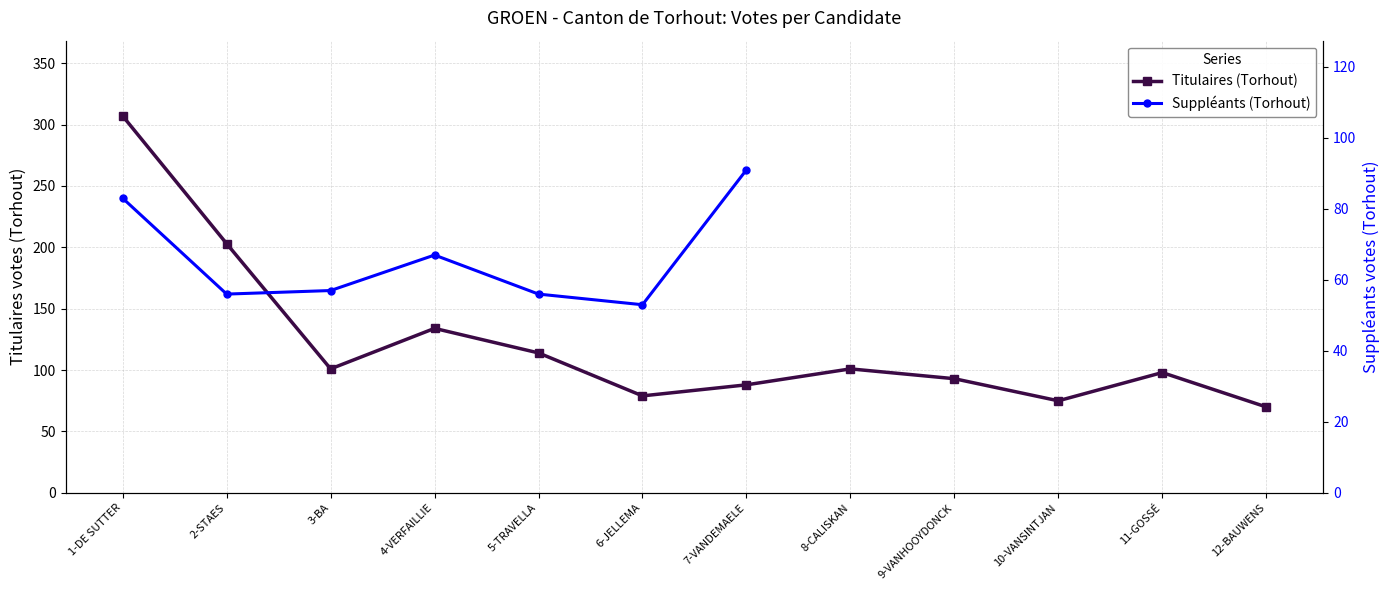

What is the sum of all values?

1463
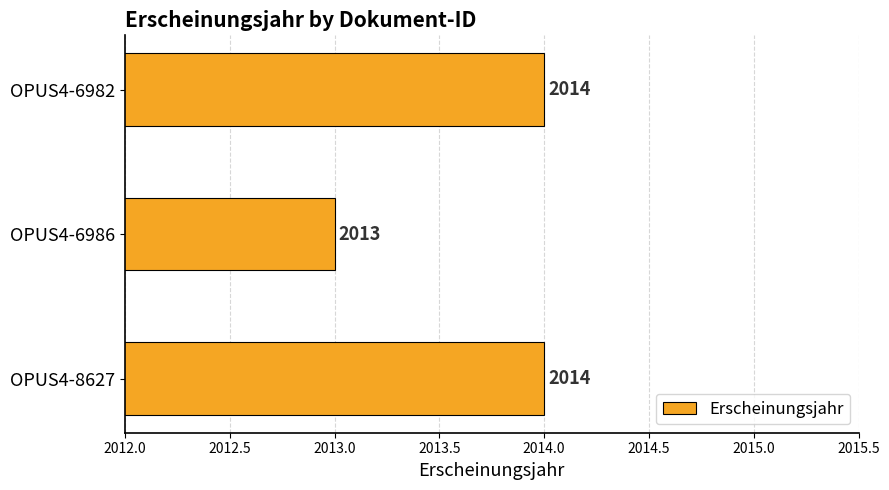

What is the maximum value shown in the chart?

2014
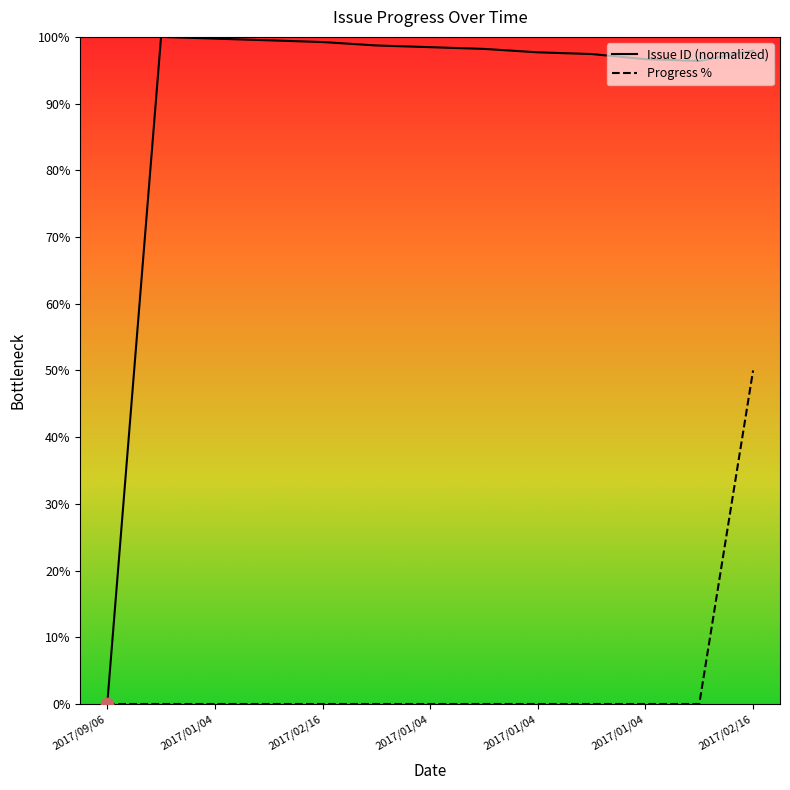

Which series reaches the minimum Y coordinate?

Issue ID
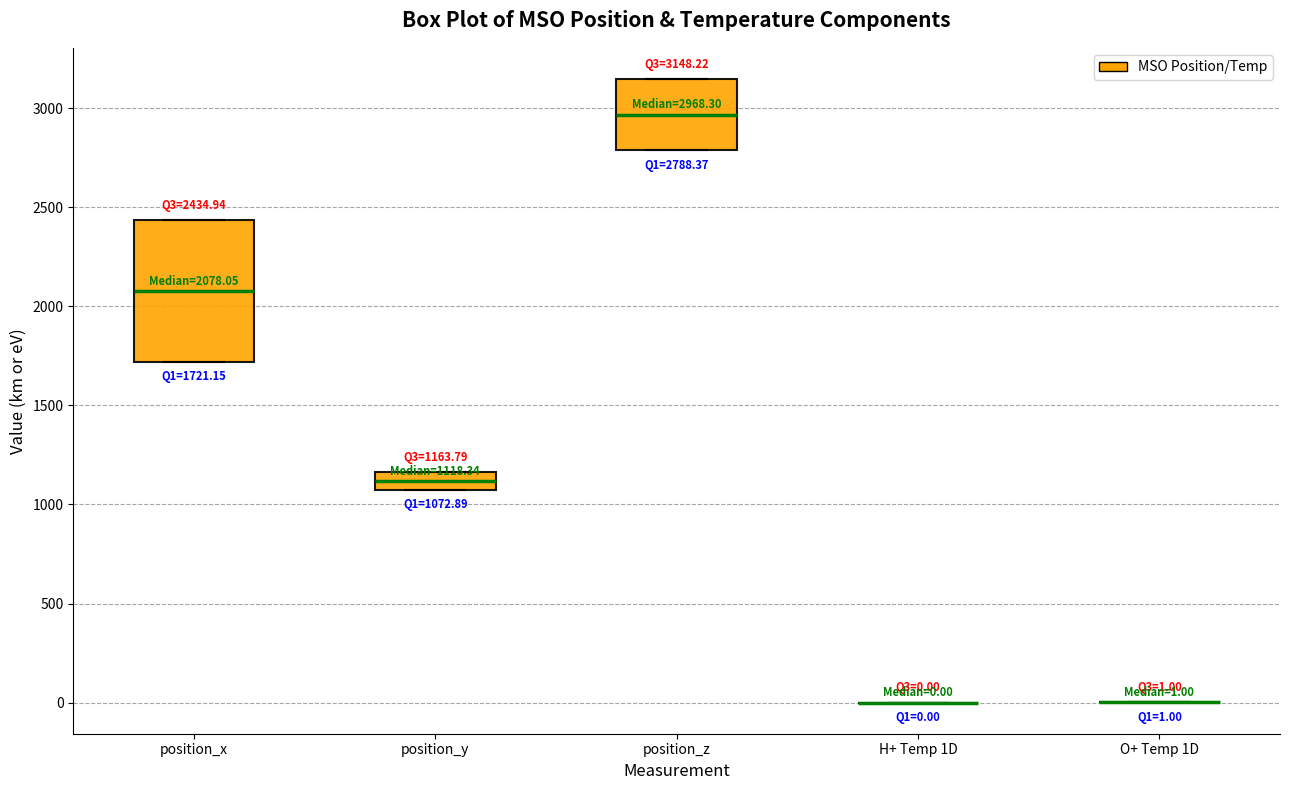

Which box is the tallest, from its lower edge to its upper edge?

position_x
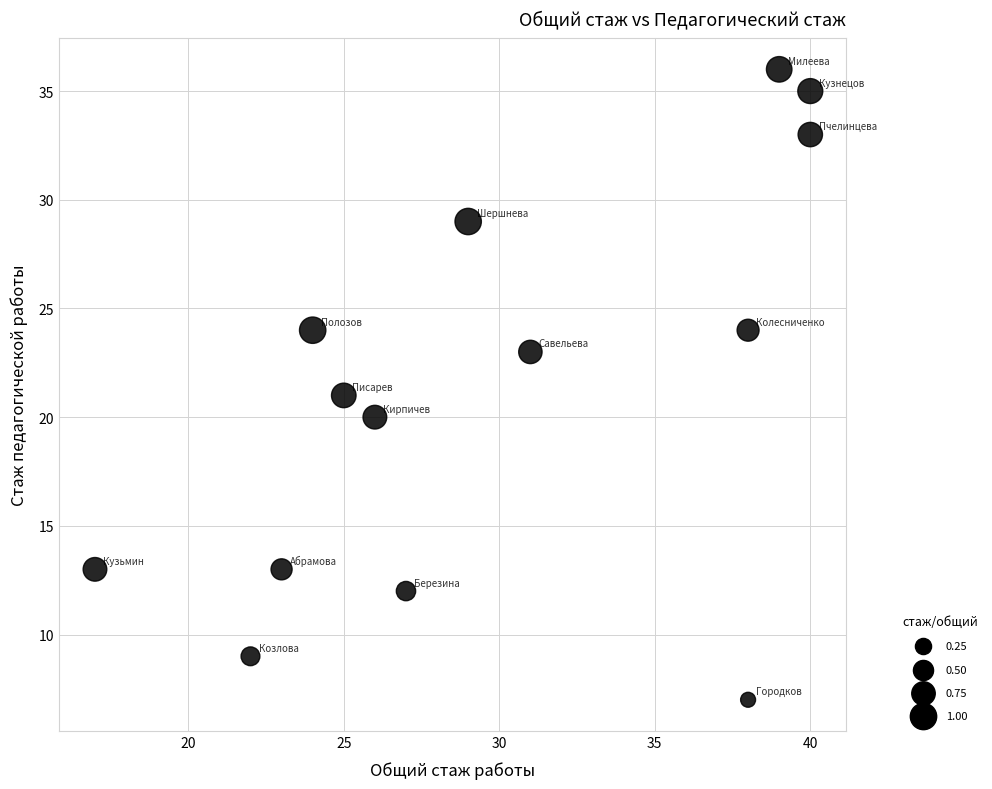

What is the range of Y values (max minus min)?

29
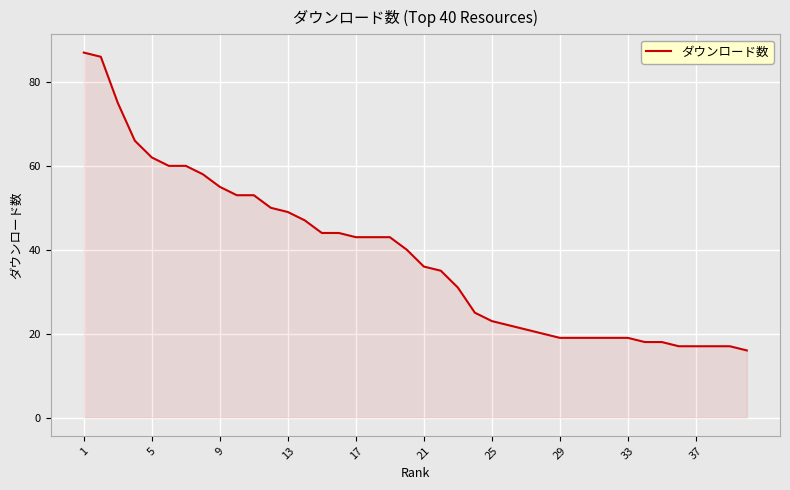

What is the maximum value shown in the chart?

87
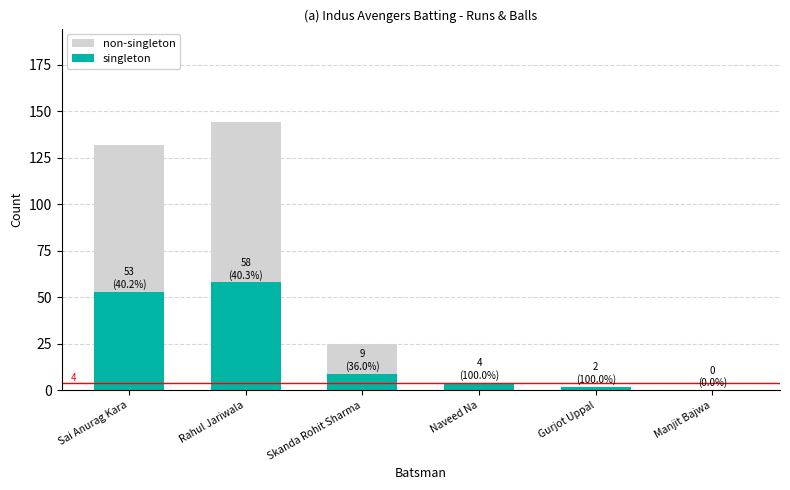

Which label corresponds to the smallest value in the chart?

Manjit Bajwa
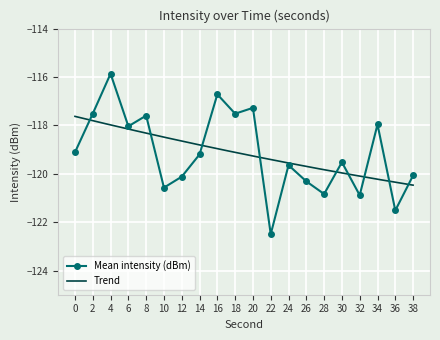

The chart shows a value of -119.5 at 30. True or false?

True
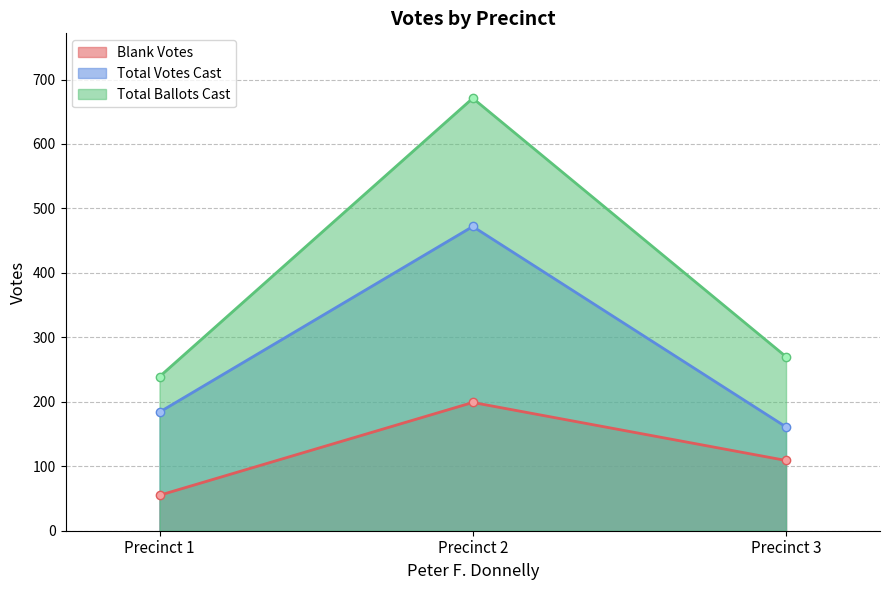

What is the difference between the second highest and minimum values in the Total Ballots Cast series?

31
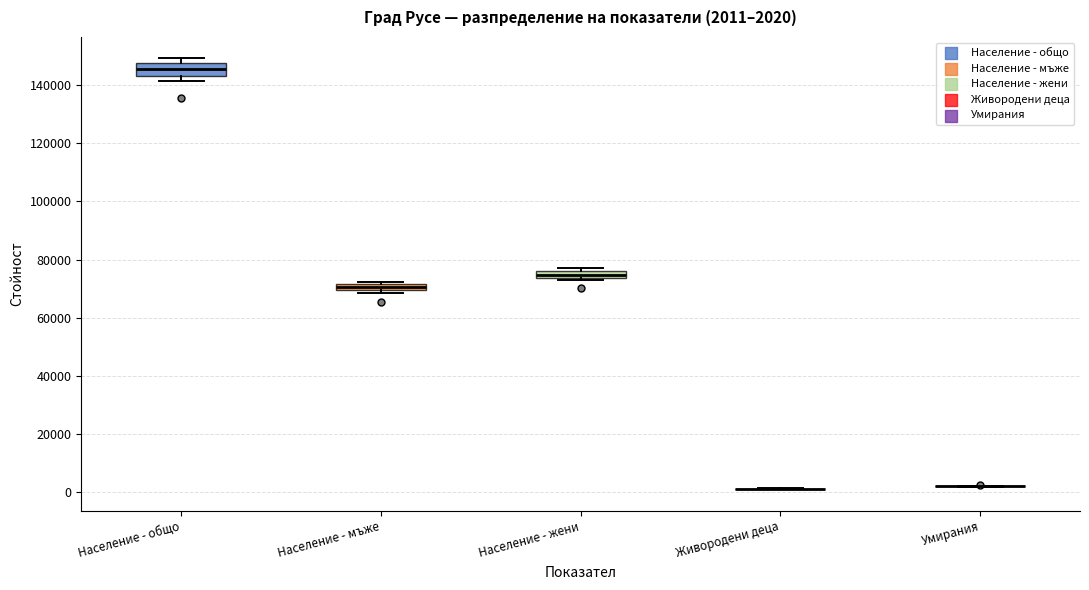

Which box is the tallest, from its lower edge to its upper edge?

Население - общо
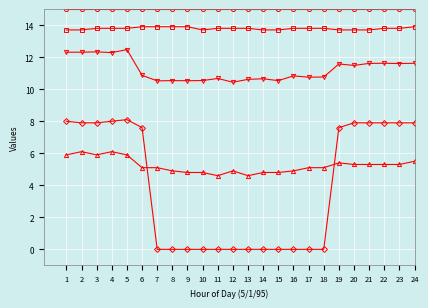

What is the difference between the highest and lowest values at 19?

9.6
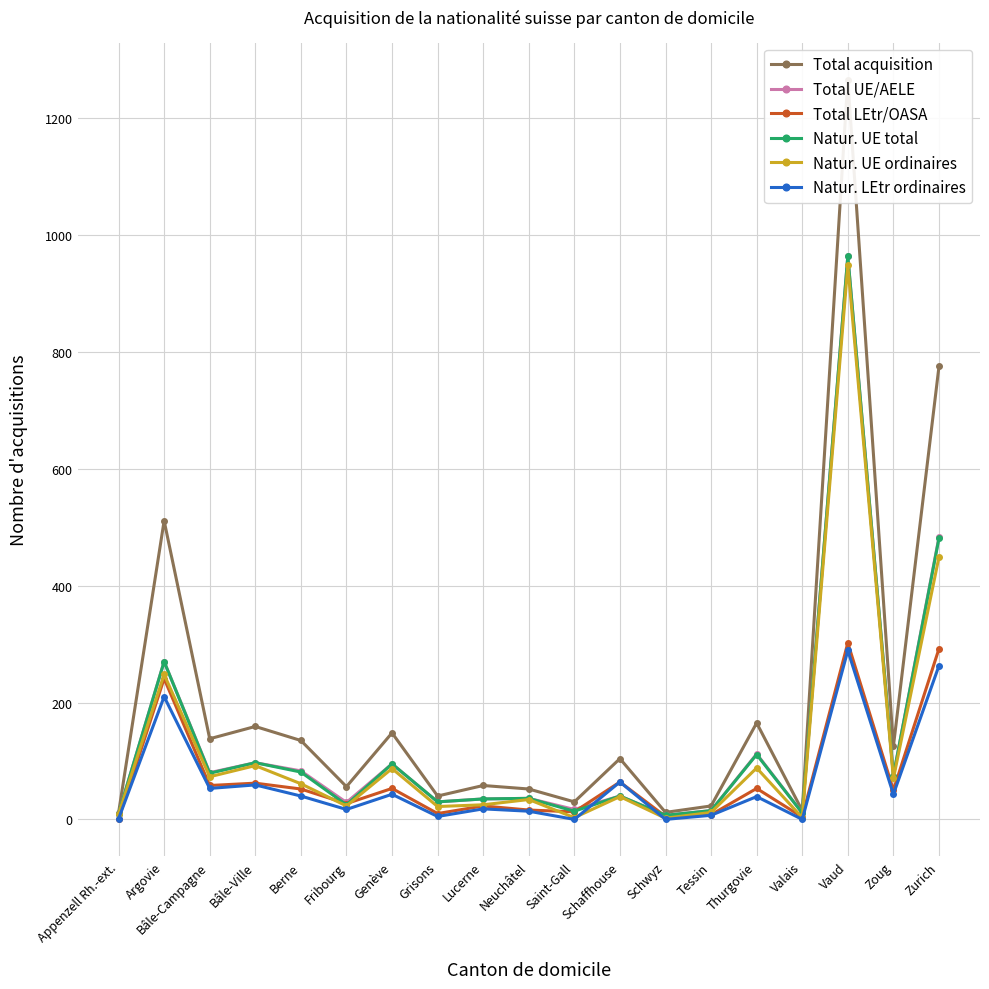

At which category is the sum across all series the highest?

Vaud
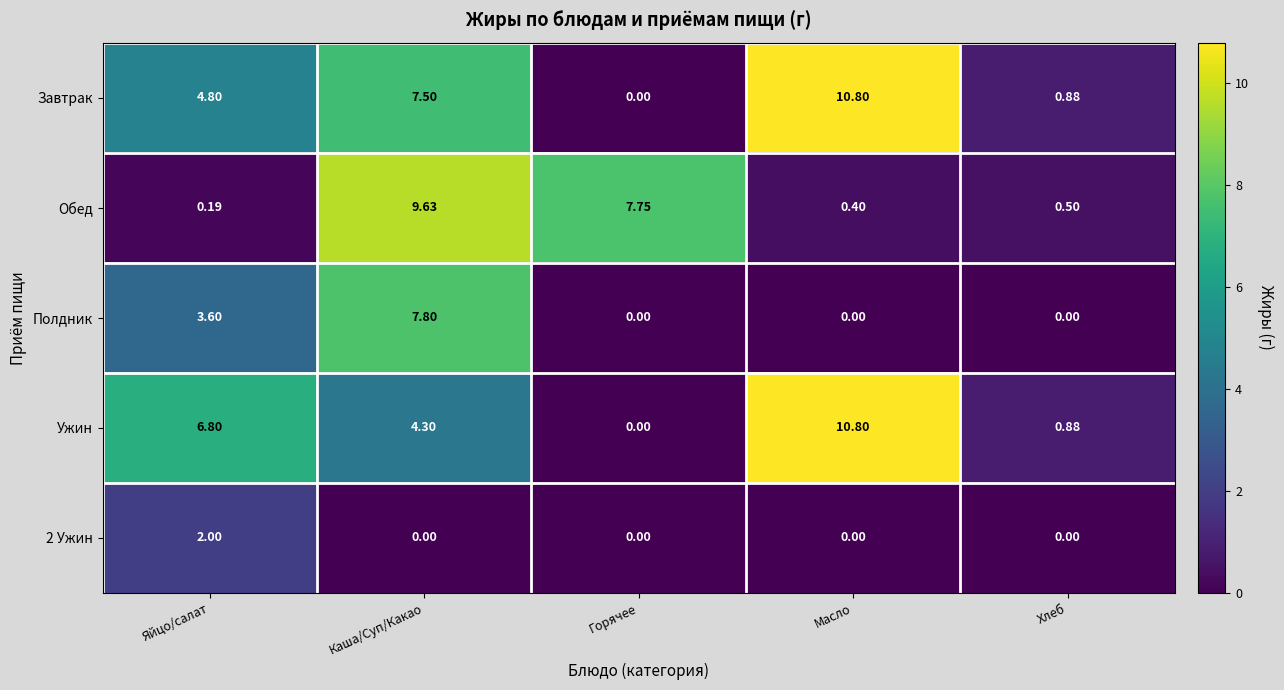

At which label is Ужин closest to 5?

Каша/Суп/Какао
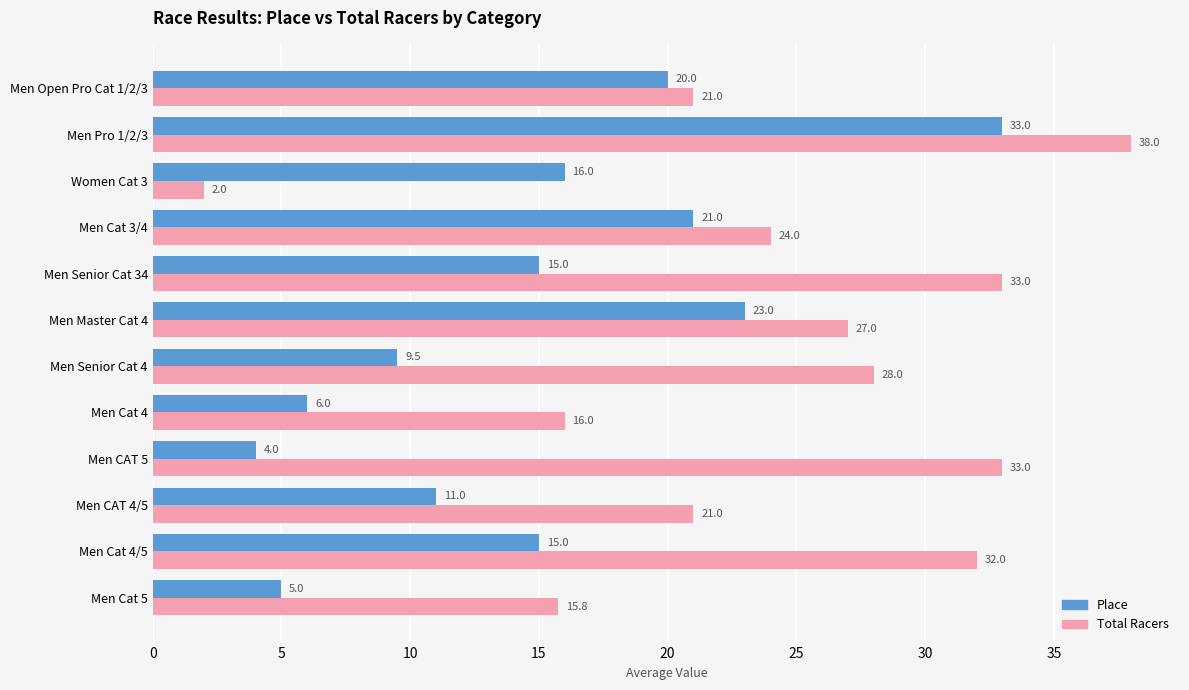

At which category is the sum across all series the highest?

Men Pro 1/2/3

● **Task description**
Return all the records above line for line without any changes, omitting the pictures.

● **Response area**
What is the sum of all values?

1463

What is the maximum value shown in the chart?

2014

Which series reaches the minimum Y coordinate?

Issue ID

Which box is the tallest, from its lower edge to its upper edge?

position_x

What is the range of Y values (max minus min)?

29

What is the maximum value shown in the chart?

87

Which label corresponds to the smallest value in the chart?

Manjit Bajwa

The chart shows a value of -119.5 at 30. True or false?

True

What is the difference between the second highest and minimum values in the Total Ballots Cast series?

31

Which box is the tallest, from its lower edge to its upper edge?

Население - общо

What is the difference between the highest and lowest values at 19?

9.6

At which category is the sum across all series the highest?

Vaud

At which label is Ужин closest to 5?

Каша/Суп/Какао

At which category is the sum across all series the highest?

Men Pro 1/2/3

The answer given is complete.